-- Opening Marker --

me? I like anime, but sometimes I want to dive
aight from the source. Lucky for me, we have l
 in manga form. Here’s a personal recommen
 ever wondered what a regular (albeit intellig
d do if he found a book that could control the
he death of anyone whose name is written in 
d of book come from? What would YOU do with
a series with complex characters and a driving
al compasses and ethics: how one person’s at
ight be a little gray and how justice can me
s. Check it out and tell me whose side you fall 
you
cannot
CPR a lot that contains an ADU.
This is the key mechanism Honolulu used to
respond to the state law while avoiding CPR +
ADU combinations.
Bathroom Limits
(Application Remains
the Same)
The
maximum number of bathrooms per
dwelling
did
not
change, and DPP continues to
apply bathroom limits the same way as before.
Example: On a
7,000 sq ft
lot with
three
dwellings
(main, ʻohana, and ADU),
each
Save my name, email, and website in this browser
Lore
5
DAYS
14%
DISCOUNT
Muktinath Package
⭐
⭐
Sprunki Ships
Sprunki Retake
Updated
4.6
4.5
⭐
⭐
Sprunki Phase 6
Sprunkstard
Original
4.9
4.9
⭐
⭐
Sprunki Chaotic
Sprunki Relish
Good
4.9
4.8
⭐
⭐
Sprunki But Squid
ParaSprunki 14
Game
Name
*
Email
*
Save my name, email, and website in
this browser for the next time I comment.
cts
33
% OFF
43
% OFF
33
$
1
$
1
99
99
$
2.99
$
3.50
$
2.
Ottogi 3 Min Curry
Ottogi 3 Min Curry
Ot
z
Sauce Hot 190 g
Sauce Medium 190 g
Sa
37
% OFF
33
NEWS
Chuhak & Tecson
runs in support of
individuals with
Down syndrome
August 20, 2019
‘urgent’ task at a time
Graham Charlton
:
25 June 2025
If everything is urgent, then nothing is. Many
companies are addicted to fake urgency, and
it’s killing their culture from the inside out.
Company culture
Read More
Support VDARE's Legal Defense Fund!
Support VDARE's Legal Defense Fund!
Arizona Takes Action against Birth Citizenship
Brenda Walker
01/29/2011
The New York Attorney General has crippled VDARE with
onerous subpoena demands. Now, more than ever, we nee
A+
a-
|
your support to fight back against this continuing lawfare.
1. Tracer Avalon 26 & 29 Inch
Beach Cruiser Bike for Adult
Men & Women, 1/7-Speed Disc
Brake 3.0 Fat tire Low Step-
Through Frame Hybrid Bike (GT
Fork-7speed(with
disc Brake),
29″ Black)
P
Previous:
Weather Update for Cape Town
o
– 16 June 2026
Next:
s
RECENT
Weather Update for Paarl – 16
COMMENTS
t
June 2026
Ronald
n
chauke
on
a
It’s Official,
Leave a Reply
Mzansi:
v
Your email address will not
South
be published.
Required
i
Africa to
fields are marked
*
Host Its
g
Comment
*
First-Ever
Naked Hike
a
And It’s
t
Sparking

-- Closing Marker --

# Activity:
The data, all of it, should be transcribed exactly.

# Answer box:
me? I like anime, but sometimes I want to dive
aight from the source. Lucky for me, we have l
 in manga form. Here’s a personal recommen
 ever wondered what a regular (albeit intellig
d do if he found a book that could control the
he death of anyone whose name is written in 
d of book come from? What would YOU do with
a series with complex characters and a driving
al compasses and ethics: how one person’s at
ight be a little gray and how justice can me
s. Check it out and tell me whose side you fall 
you
cannot
CPR a lot that contains an ADU.
This is the key mechanism Honolulu used to
respond to the state law while avoiding CPR +
ADU combinations.
Bathroom Limits
(Application Remains
the Same)
The
maximum number of bathrooms per
dwelling
did
not
change, and DPP continues to
apply bathroom limits the same way as before.
Example: On a
7,000 sq ft
lot with
three
dwellings
(main, ʻohana, and ADU),
each
Save my name, email, and website in this browser
Lore
5
DAYS
14%
DISCOUNT
Muktinath Package
⭐
⭐
Sprunki Ships
Sprunki Retake
Updated
4.6
4.5
⭐
⭐
Sprunki Phase 6
Sprunkstard
Original
4.9
4.9
⭐
⭐
Sprunki Chaotic
Sprunki Relish
Good
4.9
4.8
⭐
⭐
Sprunki But Squid
ParaSprunki 14
Game
Name
*
Email
*
Save my name, email, and website in
this browser for the next time I comment.
cts
33
% OFF
43
% OFF
33
$
1
$
1
99
99
$
2.99
$
3.50
$
2.
Ottogi 3 Min Curry
Ottogi 3 Min Curry
Ot
z
Sauce Hot 190 g
Sauce Medium 190 g
Sa
37
% OFF
33
NEWS
Chuhak & Tecson
runs in support of
individuals with
Down syndrome
August 20, 2019
‘urgent’ task at a time
Graham Charlton
:
25 June 2025
If everything is urgent, then nothing is. Many
companies are addicted to fake urgency, and
it’s killing their culture from the inside out.
Company culture
Read More
Support VDARE's Legal Defense Fund!
Support VDARE's Legal Defense Fund!
Arizona Takes Action against Birth Citizenship
Brenda Walker
01/29/2011
The New York Attorney General has crippled VDARE with
onerous subpoena demands. Now, more than ever, we nee
A+
a-
|
your support to fight back against this continuing lawfare.
1. Tracer Avalon 26 & 29 Inch
Beach Cruiser Bike for Adult
Men & Women, 1/7-Speed Disc
Brake 3.0 Fat tire Low Step-
Through Frame Hybrid Bike (GT
Fork-7speed(with
disc Brake),
29″ Black)
P
Previous:
Weather Update for Cape Town
o
– 16 June 2026
Next:
s
RECENT
Weather Update for Paarl – 16
COMMENTS
t
June 2026
Ronald
n
chauke
on
a
It’s Official,
Leave a Reply
Mzansi:
v
Your email address will not
South
be published.
Required
i
Africa to
fields are marked
*
Host Its
g
Comment
*
First-Ever
Naked Hike
a
And It’s
t
Sparking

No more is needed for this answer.